* [Given text]
= Beginning of Section =
Time between movies: 52 years
Walt Disney’s story of “Cinderella” was a simple one that had a clear and sufficient ending. Apparently, it wasn’t sufficient enough, because 52 years later, a sequel was released to continue the narrative of Cinderella and Prince Charming.
As iconic of a character as Cinderella is, audience love for her escape from her downtrodden life wasn’t enough to overlook the glaring issues of this late-to-the-game sequel. Banking on the name to sell, “Cinderella II: Dreams Come True” did pull in $120 million in sales, but the critical reception was none too kind.
According to Variety, the animation was “uneven,” and the music of each of the three segments was “instantly forgettable.” The poor reception of “Cinderella II” didn’t stop Disney from moving forward with a third movie, “Cinderella III: A Twist in Time.” Serving as a replacement for “Dreams Come True,” “A Twist in Time” largely forgets the events of its predecessor and continues the story of Cinderella.
"Peter Pan" & "Peter Pan 2"
Time between movies: 49 years
There is a lot that can be done with the source material laid out in the 1953 release of “Peter Pan,” and the abundance of reboots, remakes, musicals, games, and ice shows utilized the story properly. Amongst all that was a sequel, “Peter Pan 2: Return to Neverland,” which released in 2002.
= End of Section =
Transcribed page text
= Beginning of Section =
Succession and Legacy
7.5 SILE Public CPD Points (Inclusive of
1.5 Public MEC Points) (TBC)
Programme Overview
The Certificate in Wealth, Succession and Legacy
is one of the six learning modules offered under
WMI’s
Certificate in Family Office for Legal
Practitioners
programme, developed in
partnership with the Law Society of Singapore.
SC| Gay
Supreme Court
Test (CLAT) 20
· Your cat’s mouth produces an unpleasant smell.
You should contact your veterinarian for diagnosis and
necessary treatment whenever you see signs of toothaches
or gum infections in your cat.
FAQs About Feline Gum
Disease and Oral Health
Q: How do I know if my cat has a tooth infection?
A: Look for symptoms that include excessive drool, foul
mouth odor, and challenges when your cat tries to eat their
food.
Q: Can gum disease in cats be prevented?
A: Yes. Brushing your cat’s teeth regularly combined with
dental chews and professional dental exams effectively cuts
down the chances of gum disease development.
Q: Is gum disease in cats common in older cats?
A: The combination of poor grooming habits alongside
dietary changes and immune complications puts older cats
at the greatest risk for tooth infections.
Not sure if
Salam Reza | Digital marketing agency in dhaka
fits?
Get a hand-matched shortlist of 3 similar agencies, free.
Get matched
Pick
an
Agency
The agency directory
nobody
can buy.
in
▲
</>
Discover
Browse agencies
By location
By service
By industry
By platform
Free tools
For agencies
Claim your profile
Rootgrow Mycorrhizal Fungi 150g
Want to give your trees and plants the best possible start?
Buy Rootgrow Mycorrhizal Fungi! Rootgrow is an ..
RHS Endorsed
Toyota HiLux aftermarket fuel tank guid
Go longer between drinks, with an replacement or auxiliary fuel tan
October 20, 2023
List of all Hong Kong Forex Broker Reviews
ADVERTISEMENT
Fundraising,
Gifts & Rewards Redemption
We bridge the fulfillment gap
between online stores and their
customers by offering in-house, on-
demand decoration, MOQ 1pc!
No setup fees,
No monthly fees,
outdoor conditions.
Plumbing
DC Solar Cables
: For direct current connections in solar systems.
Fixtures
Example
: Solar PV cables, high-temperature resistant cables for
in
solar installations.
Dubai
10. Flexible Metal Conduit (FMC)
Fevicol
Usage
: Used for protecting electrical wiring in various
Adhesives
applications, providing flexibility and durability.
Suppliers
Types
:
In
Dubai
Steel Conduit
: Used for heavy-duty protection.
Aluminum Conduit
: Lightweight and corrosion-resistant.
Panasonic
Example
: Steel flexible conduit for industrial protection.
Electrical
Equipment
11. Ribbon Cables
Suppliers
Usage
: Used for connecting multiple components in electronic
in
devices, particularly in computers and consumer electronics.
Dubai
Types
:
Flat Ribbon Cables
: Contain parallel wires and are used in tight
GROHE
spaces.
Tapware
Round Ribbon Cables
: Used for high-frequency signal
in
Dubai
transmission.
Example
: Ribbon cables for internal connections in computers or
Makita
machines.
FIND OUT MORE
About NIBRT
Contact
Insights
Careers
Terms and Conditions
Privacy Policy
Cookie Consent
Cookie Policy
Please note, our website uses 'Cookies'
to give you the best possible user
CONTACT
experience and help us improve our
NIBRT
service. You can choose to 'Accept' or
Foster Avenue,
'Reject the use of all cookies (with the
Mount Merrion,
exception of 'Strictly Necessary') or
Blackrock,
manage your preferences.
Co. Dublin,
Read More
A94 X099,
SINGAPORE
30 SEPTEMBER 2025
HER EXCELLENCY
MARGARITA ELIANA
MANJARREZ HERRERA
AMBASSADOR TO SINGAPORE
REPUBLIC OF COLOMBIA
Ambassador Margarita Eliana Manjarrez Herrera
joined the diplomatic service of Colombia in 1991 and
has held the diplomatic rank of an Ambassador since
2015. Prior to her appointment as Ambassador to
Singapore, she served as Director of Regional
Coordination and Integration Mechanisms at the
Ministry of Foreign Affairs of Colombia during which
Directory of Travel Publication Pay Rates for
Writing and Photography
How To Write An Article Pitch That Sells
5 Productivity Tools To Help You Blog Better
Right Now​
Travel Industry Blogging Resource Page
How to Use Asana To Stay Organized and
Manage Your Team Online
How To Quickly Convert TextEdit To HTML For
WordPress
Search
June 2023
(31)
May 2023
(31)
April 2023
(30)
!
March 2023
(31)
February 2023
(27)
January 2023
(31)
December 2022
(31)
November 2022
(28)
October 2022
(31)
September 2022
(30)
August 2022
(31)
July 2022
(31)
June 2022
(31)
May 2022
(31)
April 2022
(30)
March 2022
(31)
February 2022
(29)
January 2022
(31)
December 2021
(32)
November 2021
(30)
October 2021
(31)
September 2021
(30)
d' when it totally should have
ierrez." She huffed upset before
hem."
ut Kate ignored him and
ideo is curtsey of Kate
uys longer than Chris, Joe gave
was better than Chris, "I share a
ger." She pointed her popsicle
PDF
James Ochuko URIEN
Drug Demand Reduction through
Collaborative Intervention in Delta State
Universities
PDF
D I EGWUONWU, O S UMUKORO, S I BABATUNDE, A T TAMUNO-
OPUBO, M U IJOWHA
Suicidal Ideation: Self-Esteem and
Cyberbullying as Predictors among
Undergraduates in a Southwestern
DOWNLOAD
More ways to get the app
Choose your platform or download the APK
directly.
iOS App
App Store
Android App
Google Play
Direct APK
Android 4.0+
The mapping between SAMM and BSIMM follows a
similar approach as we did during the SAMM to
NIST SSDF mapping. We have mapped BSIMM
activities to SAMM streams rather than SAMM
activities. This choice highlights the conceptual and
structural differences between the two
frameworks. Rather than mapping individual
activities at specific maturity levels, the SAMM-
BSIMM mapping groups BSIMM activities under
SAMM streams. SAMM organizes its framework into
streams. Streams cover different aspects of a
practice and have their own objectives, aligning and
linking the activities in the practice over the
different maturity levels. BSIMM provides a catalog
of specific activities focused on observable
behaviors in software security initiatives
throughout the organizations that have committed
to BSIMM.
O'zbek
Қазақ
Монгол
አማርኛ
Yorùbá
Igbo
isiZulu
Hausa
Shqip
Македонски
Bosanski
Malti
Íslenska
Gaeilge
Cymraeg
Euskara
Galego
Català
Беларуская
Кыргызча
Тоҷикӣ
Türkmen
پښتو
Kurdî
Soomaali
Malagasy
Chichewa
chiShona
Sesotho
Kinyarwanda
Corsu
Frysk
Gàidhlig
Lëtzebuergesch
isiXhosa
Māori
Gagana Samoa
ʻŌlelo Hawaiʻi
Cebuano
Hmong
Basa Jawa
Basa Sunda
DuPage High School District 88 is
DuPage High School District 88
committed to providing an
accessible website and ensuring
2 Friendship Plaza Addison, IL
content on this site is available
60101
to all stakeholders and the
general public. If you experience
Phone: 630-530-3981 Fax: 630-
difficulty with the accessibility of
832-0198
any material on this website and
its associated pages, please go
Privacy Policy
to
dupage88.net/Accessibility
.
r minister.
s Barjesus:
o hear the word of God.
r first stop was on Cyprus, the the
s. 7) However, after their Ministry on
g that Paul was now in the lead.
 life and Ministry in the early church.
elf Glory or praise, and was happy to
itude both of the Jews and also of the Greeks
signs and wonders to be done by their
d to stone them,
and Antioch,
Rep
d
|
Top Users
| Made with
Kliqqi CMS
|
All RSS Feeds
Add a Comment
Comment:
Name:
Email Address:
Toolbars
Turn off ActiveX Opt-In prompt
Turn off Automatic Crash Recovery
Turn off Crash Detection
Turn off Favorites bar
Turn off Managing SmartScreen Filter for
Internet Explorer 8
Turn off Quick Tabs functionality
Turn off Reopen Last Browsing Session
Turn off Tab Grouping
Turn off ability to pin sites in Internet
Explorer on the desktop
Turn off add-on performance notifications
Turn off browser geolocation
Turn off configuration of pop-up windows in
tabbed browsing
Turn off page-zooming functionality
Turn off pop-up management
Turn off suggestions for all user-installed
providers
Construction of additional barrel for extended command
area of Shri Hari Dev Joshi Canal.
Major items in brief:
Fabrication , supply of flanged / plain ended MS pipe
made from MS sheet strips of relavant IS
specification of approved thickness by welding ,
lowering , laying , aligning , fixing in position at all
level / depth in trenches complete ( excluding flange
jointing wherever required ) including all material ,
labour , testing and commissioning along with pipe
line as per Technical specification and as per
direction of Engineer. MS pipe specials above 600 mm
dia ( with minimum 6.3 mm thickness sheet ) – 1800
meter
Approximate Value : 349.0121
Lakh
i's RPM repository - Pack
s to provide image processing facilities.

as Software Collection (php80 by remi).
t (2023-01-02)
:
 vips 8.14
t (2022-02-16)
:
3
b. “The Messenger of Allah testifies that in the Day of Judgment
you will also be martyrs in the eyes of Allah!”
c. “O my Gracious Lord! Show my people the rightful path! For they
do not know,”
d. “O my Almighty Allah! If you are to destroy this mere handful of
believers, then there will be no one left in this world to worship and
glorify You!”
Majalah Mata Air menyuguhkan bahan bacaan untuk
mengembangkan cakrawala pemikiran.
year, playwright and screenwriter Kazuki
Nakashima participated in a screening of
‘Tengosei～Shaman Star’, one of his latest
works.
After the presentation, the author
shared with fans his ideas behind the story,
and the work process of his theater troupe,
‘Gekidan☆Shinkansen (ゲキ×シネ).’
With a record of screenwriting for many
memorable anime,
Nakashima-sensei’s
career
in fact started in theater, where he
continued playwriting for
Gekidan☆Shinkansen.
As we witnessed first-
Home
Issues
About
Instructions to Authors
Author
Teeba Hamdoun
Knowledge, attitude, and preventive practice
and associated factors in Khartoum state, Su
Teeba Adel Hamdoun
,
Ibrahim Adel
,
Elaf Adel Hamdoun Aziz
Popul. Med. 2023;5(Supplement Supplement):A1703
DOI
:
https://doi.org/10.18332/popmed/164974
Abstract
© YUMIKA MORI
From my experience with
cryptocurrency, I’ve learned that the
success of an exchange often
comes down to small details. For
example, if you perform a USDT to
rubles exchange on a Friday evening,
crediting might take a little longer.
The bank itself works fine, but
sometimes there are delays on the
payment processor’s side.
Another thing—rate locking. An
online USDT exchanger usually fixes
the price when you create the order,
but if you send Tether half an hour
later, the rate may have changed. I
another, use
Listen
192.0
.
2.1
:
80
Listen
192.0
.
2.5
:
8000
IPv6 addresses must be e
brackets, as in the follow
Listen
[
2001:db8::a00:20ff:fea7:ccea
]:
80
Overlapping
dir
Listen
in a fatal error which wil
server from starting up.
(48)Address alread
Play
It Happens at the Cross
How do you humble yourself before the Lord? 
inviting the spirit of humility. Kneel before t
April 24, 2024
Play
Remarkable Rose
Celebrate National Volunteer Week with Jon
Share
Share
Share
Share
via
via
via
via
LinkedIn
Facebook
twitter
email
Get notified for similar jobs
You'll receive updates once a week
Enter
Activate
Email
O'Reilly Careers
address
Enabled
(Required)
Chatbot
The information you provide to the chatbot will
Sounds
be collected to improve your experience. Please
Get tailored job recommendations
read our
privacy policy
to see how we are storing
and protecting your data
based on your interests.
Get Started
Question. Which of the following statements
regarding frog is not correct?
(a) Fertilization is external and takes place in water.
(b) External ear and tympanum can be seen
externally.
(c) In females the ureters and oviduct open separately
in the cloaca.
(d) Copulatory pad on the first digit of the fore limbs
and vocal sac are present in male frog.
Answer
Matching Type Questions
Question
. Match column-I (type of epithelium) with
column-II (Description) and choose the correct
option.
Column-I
= End of Section =
* [Written task 1]
In the Disney sequels text, how much did "Cinderella II: Dreams Come True" earn in sales?
* [Written task 2]
Carry on the Disney sequels text, starting right after its final sentence.

* [Answer area 1]
$120 million.

* [Answer area 2]
Whereas many of Disney’s sequels wind up being direct-to-DVD releases, “Return to Neverland” found itself on the silver screen. Off a budget of $20 million, it raked in $109 million at the box office. Though young actor and Lost Boy Spencer Breslin was nominated for the 2003 Young Artist Award Best Performance in a Voice-Over Role award, the movie itself failed to please critics.
A recycled story and uninspired music earned it negative marks from reviewers like "Empire Online"’s William Thomas, who claimed it lacked “the touch of magic that makes a Disney classic.”
It’s never too late for a sequel
It might seem strange to make a sequel so long after the original, but as this list shows, you can never tell which franchises will take off with a little prodding. And while many of these sequels never lived up to their predecessors, it can be fun to see our favorite characters on the big screen again.